§ Data under study

== Segment start ==

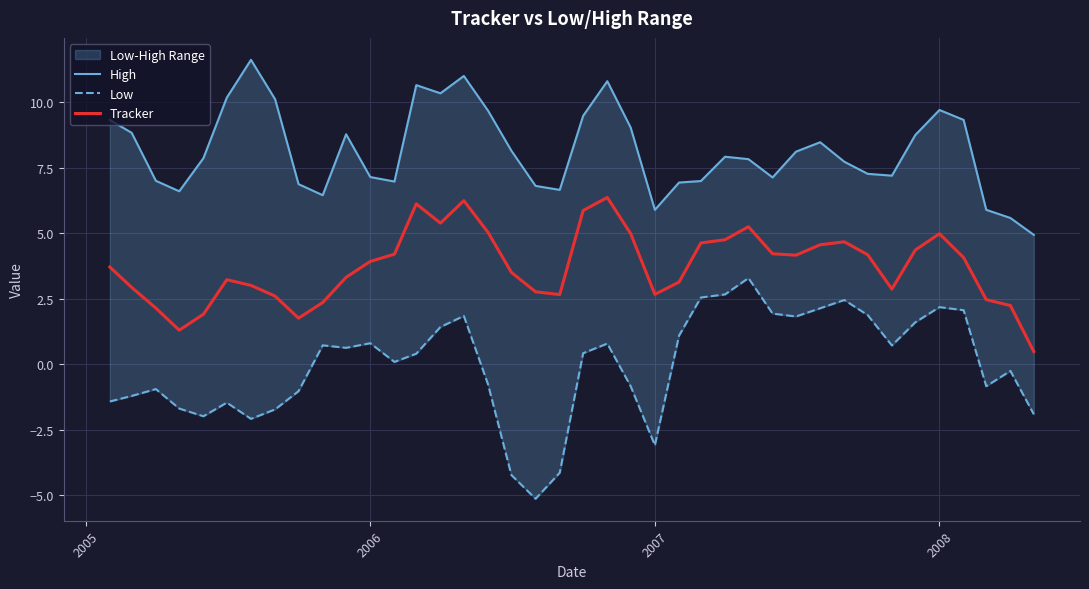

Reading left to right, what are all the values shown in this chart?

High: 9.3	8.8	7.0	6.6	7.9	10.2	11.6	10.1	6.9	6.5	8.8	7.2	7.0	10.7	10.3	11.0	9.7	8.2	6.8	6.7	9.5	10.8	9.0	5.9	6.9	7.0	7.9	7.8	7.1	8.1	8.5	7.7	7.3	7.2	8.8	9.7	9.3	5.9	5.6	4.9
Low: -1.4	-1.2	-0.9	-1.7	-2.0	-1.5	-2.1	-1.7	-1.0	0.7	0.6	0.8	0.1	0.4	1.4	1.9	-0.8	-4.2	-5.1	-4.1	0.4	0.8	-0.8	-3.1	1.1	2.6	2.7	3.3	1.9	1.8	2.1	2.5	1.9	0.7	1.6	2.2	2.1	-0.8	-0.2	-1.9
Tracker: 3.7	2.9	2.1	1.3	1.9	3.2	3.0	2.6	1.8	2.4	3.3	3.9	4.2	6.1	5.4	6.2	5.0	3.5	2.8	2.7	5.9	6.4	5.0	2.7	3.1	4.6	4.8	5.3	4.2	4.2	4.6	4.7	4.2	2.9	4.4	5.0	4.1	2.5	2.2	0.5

== Segment end ==
== Segment start ==

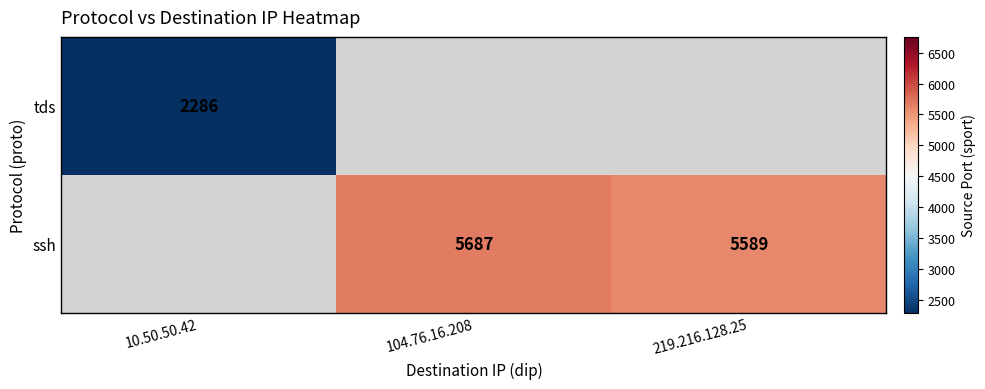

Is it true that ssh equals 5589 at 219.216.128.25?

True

== Segment end ==

§ Task instructions
Locate every line in the records above that contains the word "High" and copy each of those lines. Case counts.

§ Response to the exercise
High: 9.3	8.8	7.0	6.6	7.9	10.2	11.6	10.1	6.9	6.5	8.8	7.2	7.0	10.7	10.3	11.0	9.7	8.2	6.8	6.7	9.5	10.8	9.0	5.9	6.9	7.0	7.9	7.8	7.1	8.1	8.5	7.7	7.3	7.2	8.8	9.7	9.3	5.9	5.6	4.9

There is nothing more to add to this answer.